Director of Stallan-Brand, Paul Stallan laments how Glasgow is failing to protect its key historic buildings and calls for investment into the city centre to preserve its built heritage.
Ardenlea Street, Dalmarnock, Glasgow. (Credit Chris Leslie)
Glasgow is losing a historic building every week. At least, it certainly seems that way.
A fire last week took the roof off Glasgow’s finest 18th century Georgian tenement on Carlton Place – an important piece of architecture that defines our Merchant history and relationship with the Clyde. As an architect based in the city, optimism is essential, however, the community outrage at another townscape blackened eye was palpable. What can be done?
My view on saving Glasgow’s crumbling historic architecture is a societal issue, and not limited to prosecuting rogue landlords.
Buildings burning and falling down in our city centres is the physical expression of a deep cultural inertia and a lack of imagination. Immediate incentives and initiatives are needed to arrest further decline as the rips in city’s fabric get bigger.
An empty building at Clyde Place, Tradeston, Glasgow. The building, however, is part of Stallan Brand’s redevelopment of Clyde Place that includes adapting existing building and turning a former four-lane highway into a linear park.
I have lived long enough in the ‘Dear Green Place’ that is Glasgow to know that local regeneration initiatives are cyclic and influenced by a myriad of economic and political issues, many beyond Scotland’s influence. I say ‘many’, as watching the Buddleia take root and seeing kids set fire to our finest buildings is not acceptable.

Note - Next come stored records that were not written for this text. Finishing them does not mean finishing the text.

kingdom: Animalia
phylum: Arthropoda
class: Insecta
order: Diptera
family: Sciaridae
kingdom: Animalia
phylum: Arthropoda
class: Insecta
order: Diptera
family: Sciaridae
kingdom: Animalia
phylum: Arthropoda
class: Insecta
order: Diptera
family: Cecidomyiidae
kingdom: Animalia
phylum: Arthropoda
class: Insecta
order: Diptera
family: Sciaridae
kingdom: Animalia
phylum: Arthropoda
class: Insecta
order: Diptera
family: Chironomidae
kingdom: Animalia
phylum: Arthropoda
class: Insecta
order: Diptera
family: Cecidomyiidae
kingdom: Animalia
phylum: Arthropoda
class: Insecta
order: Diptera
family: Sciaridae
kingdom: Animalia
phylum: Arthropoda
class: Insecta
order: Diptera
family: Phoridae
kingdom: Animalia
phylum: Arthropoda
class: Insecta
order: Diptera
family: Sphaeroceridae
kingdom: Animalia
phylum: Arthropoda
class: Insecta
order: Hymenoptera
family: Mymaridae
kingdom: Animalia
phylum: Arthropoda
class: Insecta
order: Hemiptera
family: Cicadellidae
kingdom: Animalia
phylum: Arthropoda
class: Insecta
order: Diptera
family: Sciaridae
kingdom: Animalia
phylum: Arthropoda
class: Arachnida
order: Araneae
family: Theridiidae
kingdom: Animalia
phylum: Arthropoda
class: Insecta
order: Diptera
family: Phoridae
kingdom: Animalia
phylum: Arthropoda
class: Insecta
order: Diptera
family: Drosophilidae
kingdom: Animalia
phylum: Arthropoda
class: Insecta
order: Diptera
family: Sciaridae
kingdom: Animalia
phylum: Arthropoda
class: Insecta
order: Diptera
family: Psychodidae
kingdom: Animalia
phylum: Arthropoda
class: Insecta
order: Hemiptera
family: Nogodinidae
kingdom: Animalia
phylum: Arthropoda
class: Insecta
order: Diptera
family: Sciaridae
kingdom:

Regarding what we do have agency over, it’s a big zero out of ten for effort. The Scottish Government is failing to create an environment of hope, setting policies that are contradictory and limiting opportunity for both institutional MNE’s and SME’s to prosper; regeneration initiatives are in complete stasis.
Take for example the Scottish Government’s disastrous rent cap housing policy that has redirected billions in build to rent (BTR) development away from Scotland. It’s completely unforgivable. The fact that much of our rental sector is underpinned by pension money belonging to key workers like nurses seems not to be understood.
What has this got to do with derelict buildings in Glasgow, you may wonder? The answer is: everything.
The Clyde Bank redevelopment in Tradeston, Glasgow by Stallan Brand includes a new headquarters for Barclays Bank, which sees the adaption of an existing building on the banks of the River Clyde. The building is part of three entire city blocks that overlook the river that are being transformed.,
Every Scottish settlement has a planning policy that supports the compact living model, yet Government is failing to stimulate financing beyond their contractor incumbents who would rather focus on suburban schools and infrastructure.
Incentivising the major social landlords to increase their rate of affordable housing delivery or directing the house builders to tackle city centre sites or leveraging global finance into the sector appears to be beyond administrative thinking.
A lack of new city centre residential development directly impacts our historic fabric. Without cyclic renewal, adding new to the old, the old rots away because it exists in an abandoned context. Swathes of Glasgow remain derelict with house builders leapfrogging to the suburbs.
Ironically our housing policy – or lack of – is accelerating the crisis and undermining our economy. Residential construction in Dundee, Aberdeen, Edinburgh and Glasgow has all but stopped. In housing charity Shelter’s damning statement on the matter, it argues that every single tenure type is needed.
Indeed, homelessness in Scotland is at its highest rate since records began, meaning our government has failed to understand and manage our societal relationship with the need for continuous housing provision.
Unfortunately, most elected members have not understood the correlation between the circular economics of housing renewal, employment and the sustainability of our towns and cities.
In May of this year, the Scottish Government came clean and declared a national housing emergency. Blaming the UK Government for this crisis is not enough. Forget austerity, inflation, labour shortages, Brexit and Covid and all the other excuses, Scotland has to own its housing problem and fix it now. In the hierarchy of human needs, the promise of shelter, safety and warmth must be the base.
Glasgow’s legacy architecture is condemned by political, economic and cultural inertia. Only through new forms of slow, sustainable financing and whole environment policy integration can we reclaim old places and deliver new ones.
Team Scotland can, but more importantly needs, to do better.